(所给节选)
________________

18. 正则表达式

[TOC]

简而言之，正则表达式是一种符号表示法，被用来识别文本模式。在某种程度上，它们与匹配文件和路径名的 shell 通配符比较相似，但其规模更庞大。

之前玩 iOS 的时候有写过一篇关于 Mac 上的正则表达式工具 Expressions 的文章：
传送门：：Expressions - 正则表达式工具@独木舟的木 ⭐️⭐️⭐️

`grep` 文本搜索工具

grep 命令之前在【Lunux 重定向】章节中有提及。它能使用正则表达式搜索文本，并把匹配的行打印出来。

语法：grep [options] regix [file...]

常用的 grep 选项	描述
-i	忽略大小写。不会区分大小写字符。也可用 --ignore-case 来指定。
-v	不匹配。通常，grep 程序会打印包含匹配项的文本行。这个选项导致 grep 程序只会输出不包含匹配项的文本行。也可用 --invert-match 来指定。
-c	打印匹配的数量（或者是不匹配的数目，若指定了 -v 选项），而不是文本行本身。也可用 --count 选项来指定。
-l	打印包含匹配项的文件名，而不是文本行本身，也可用 --files-with-matches 选项来指定。
-L	相似于 -l 选项，但是只是打印不包含匹配项的文件名。也可用 --files-without-match 来指定。
-n	在每个匹配行之前打印出其位于文件中的相应行号。也可用 --line-number 选项来指定。
-h	应用于多文件搜索，不输出文件名。也可用 --no-filename 选项来指定。

________________

(待办任务)
- a) 列出节选中"常用的 grep 选项"表里的全部选项，并写出每个选项对应的长选项形式。
- b) 在记录数据中挑出所有包含字符串"Acanthaceae"的行，大小写必须完全一致。

(记录数据)

________________

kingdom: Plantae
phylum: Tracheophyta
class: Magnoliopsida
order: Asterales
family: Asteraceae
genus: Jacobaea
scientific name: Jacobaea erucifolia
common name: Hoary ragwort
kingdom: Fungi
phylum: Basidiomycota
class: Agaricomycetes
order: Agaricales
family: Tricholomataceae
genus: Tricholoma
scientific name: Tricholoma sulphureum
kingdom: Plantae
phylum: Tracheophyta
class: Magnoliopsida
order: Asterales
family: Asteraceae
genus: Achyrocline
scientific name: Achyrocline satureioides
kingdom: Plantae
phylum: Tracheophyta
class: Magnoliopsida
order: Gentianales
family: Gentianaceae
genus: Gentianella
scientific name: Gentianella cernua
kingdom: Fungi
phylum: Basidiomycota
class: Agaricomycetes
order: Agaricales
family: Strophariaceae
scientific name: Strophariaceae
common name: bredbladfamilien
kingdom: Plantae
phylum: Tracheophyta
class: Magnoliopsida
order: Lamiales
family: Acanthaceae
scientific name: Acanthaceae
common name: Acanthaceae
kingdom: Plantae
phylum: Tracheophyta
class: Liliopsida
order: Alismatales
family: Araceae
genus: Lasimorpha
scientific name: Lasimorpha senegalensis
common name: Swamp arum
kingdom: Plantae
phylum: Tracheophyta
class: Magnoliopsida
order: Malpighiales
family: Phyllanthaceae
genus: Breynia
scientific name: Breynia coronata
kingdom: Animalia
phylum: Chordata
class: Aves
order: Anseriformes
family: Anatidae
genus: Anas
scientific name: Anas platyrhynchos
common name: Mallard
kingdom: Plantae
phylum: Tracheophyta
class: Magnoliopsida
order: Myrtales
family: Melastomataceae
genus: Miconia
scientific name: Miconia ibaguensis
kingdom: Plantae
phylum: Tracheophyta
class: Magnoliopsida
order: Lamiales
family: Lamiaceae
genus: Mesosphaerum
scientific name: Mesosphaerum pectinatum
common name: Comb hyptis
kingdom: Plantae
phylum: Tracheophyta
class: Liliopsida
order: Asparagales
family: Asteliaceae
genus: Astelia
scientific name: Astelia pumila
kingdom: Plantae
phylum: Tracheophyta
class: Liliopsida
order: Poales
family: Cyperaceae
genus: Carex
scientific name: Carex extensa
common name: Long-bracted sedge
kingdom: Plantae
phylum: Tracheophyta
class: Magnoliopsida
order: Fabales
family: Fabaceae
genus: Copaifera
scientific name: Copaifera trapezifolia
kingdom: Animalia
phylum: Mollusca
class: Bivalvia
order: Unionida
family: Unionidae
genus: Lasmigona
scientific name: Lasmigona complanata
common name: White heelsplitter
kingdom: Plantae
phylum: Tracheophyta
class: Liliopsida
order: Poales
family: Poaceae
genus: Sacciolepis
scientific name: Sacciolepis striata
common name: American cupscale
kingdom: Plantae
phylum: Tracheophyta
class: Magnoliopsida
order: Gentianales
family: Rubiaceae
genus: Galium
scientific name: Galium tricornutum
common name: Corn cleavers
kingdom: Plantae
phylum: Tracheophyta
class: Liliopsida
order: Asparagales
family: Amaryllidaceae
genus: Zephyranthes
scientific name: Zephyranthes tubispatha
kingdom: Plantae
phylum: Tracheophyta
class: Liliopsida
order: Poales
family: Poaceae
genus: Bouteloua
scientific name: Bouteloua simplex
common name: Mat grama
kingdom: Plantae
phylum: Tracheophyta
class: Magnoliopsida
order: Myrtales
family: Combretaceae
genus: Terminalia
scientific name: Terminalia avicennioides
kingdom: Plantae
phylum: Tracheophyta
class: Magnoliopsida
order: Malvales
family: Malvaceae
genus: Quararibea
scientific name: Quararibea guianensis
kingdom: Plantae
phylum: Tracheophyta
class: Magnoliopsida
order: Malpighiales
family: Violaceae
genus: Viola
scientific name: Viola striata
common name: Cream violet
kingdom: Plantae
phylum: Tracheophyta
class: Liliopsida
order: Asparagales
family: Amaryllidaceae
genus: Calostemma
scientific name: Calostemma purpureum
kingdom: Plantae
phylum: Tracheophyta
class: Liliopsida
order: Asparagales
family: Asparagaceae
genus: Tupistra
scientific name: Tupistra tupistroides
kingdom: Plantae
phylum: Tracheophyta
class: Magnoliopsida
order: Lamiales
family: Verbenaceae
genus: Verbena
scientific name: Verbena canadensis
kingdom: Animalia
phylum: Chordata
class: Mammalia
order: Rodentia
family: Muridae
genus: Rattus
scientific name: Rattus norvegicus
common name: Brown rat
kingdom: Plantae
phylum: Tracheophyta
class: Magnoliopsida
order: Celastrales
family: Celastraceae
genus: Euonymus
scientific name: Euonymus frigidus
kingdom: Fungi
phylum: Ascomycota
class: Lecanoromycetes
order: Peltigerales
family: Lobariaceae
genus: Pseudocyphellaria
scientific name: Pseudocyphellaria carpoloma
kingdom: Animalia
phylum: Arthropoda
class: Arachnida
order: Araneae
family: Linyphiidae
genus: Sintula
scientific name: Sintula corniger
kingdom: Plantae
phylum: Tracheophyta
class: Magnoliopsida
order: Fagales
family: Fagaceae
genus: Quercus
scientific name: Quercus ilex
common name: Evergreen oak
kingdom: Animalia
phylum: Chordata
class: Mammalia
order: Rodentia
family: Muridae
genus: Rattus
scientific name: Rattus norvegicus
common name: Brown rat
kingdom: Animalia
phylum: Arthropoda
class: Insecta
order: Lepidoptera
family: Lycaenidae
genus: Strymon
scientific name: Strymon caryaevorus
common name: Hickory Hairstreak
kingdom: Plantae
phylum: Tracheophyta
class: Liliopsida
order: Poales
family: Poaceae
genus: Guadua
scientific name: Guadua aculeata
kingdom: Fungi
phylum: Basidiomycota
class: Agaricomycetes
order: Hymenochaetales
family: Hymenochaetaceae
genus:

________________

(各题结果)
- a)
-i（--ignore-case）
-v（--invert-match）
-c（--count）
-l（--files-with-matches）
-L（--files-without-match）
-n（--line-number）
-h（--no-filename）

- b)
family: Acanthaceae
scientific name: Acanthaceae
common name: Acanthaceae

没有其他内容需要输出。